- Born: 8 June 1906 Borgerhout, Belgium
- Died: 23 August 1986 (aged 80) Antwerp, Belgium
- Occupation: Actor

= Charles Janssens =

Belgian actor (1906–1986)

Charles Janssens (8 June 1906 – 23 August 1986) was a Belgian film actor.

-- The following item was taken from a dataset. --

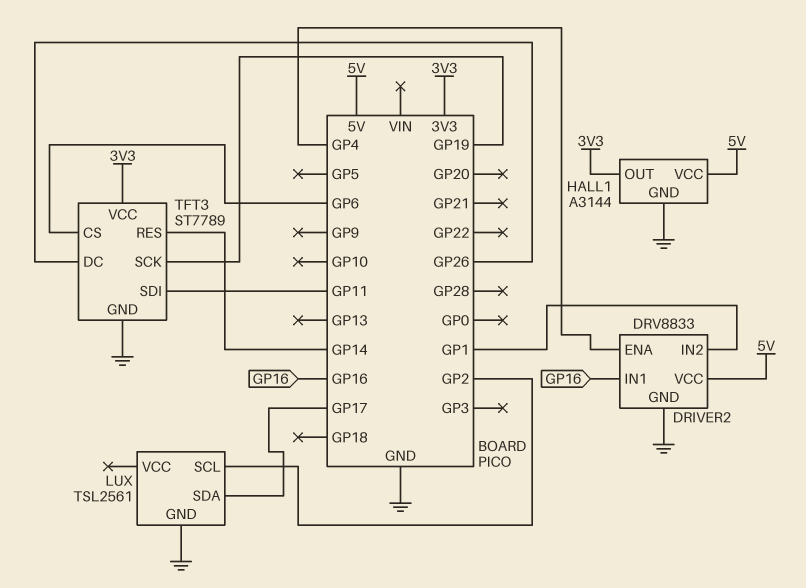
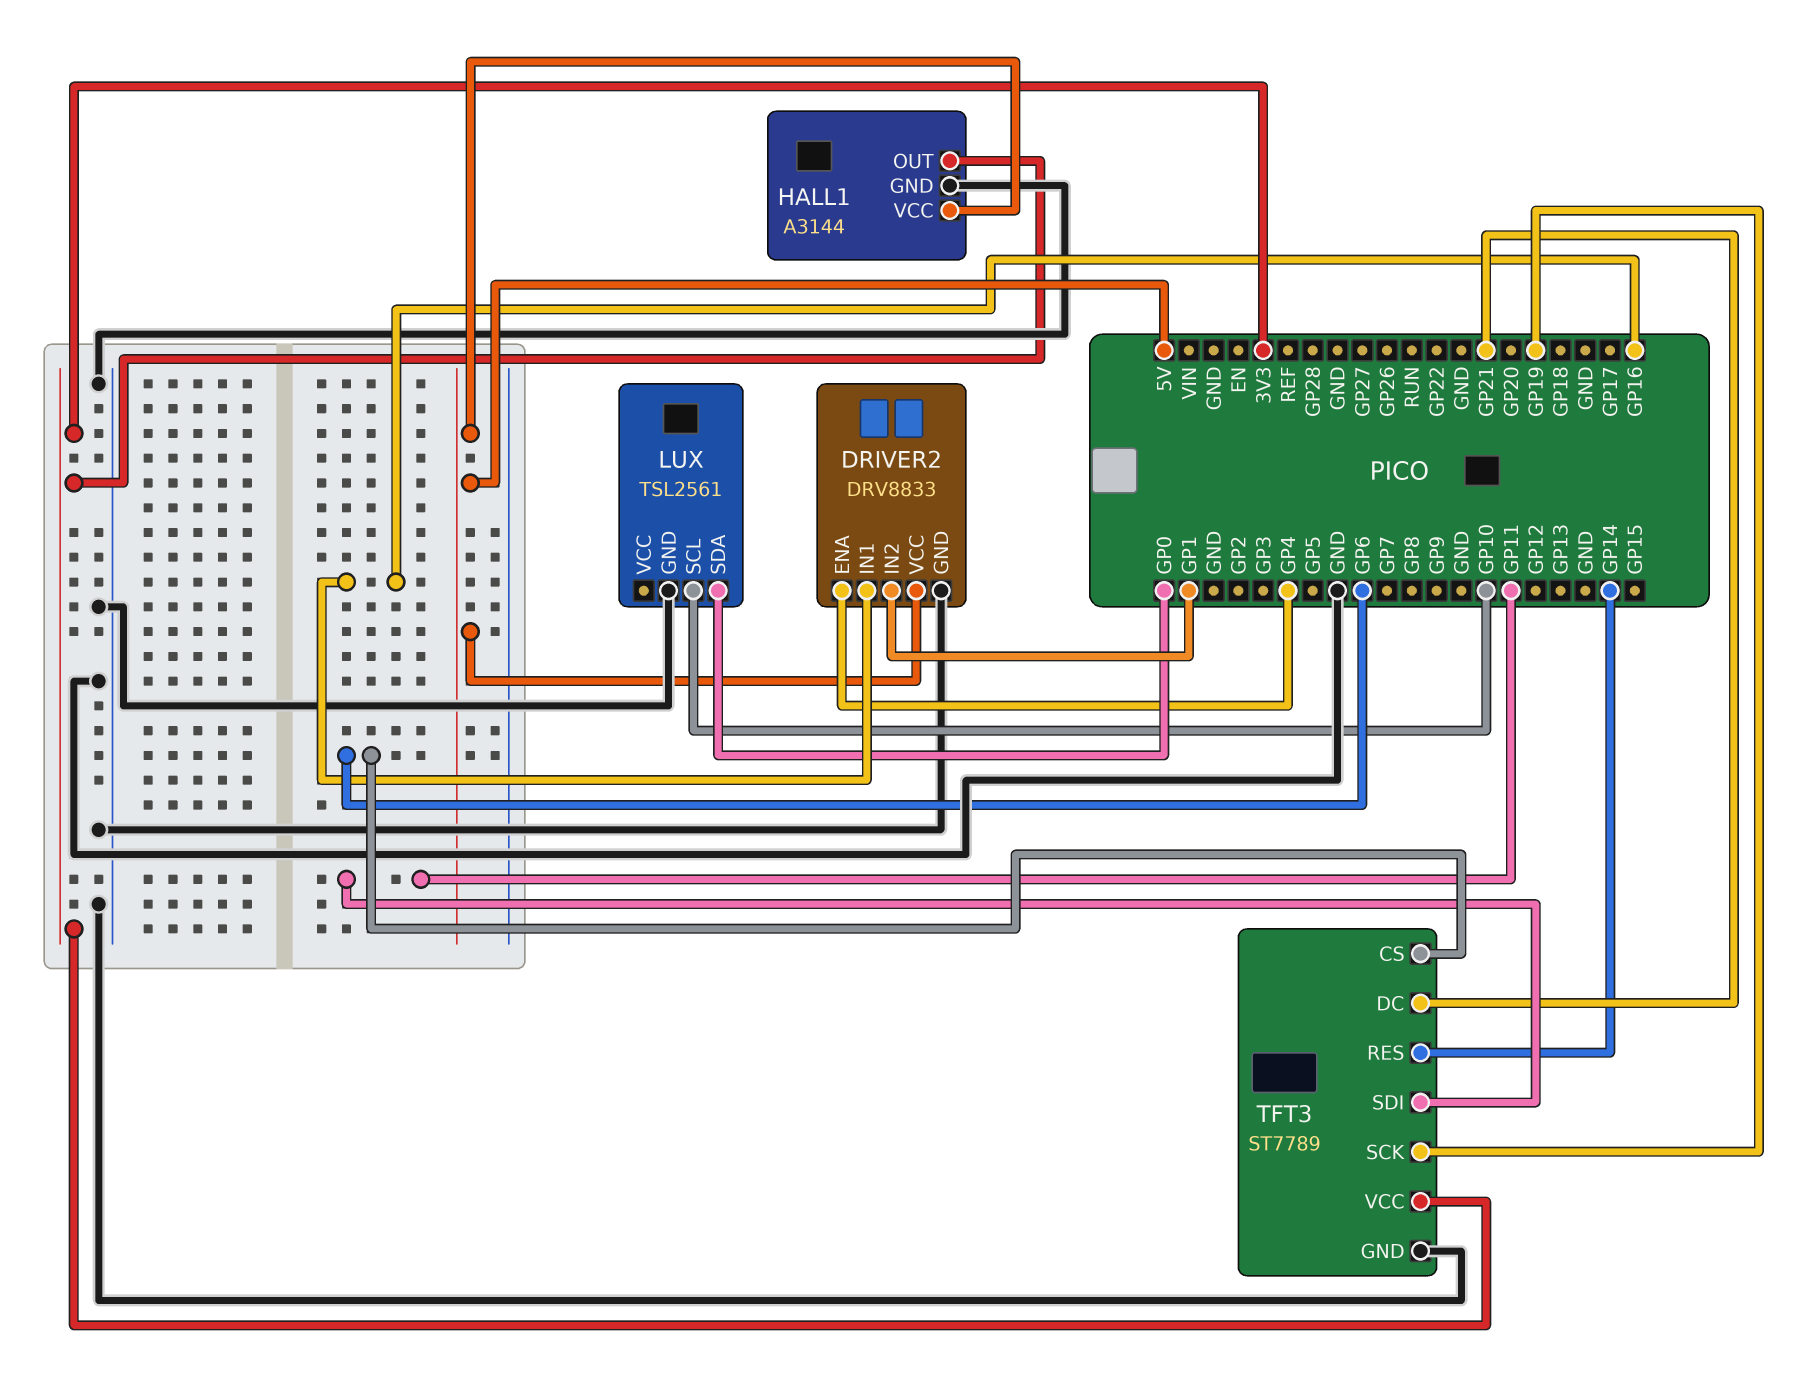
LUX pin SCL: GP2 -> GP10
LUX pin SDA: GP17 -> GP0
TFT3 pin DC: GP26 -> GP21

He became known for his comic roles in films made with Edith Kiel and Jef Bruyninckx.

==Filmography==

| Year | Title | Role | Notes |
|---|---|---|---|
| 1939 | Met den helm geboren | Mijnheer Dingemans |  |
| 1939 | Janssens tegen Peeters | Tist Peeters |  |
| 1939 | Een engel van een man | Bonifacius |  |
| 1940 | Janssens en Peeters dikke vrienden | Tist Peeters |  |
| 1942 | Antoon, de flierefluiter | Chareltje Coppens, broer van Antoon |  |
| 1952 | Uit hetzelfde nest | Hicketick |  |
| 1952 | De moedige bruidegom | Thomas Borneman - een lustige vrijgezel |  |
| 1953 | Sinjorenbloed | Pol Knol |  |
| 1953 | Schipperskwartier | Jef Scheldemans |  |
| 1954 | De spotvogel | Felix Peeters / Louis Appel |  |
| 1954 | De hemel op aarde | Charles Engel |  |
| 1955 | Min of meer | Frans Nagel |  |
| 1956 | Vuur, liefde en vitaminen | Sergeant Sestig |  |
| 1956 | De klucht van de brave moordenaar | Cipier |  |
| 1957 | Wat doen we met de liefde? | Christoffel |  |
| 1958 | Vrijgezel met 40 kinderen | Isidoor Van Dam |  |
| 1958 | Het geluk komt morgen | Thomas Profeesor |  |
| 1960 | Vive le duc! | Le trésorier communal |  |
| 1962 | De ordonnans | Uitbater vlooienspel (II) |  |
| 1971 | Mira | Snoek |  |
| 1971 | Malpertuis | Philarette |  |
| 1975 | Verbrande brug | Grootvader |  |
| 1976 | De komst van Joachim Stiller | Siegfried |  |
| 1979 | Kasper in de onderwereld | Simon | (final film role) |

==Bibliography==
- Mathijs, Ernest. The Cinema of the Low Countries. Wallflower Press, 2004.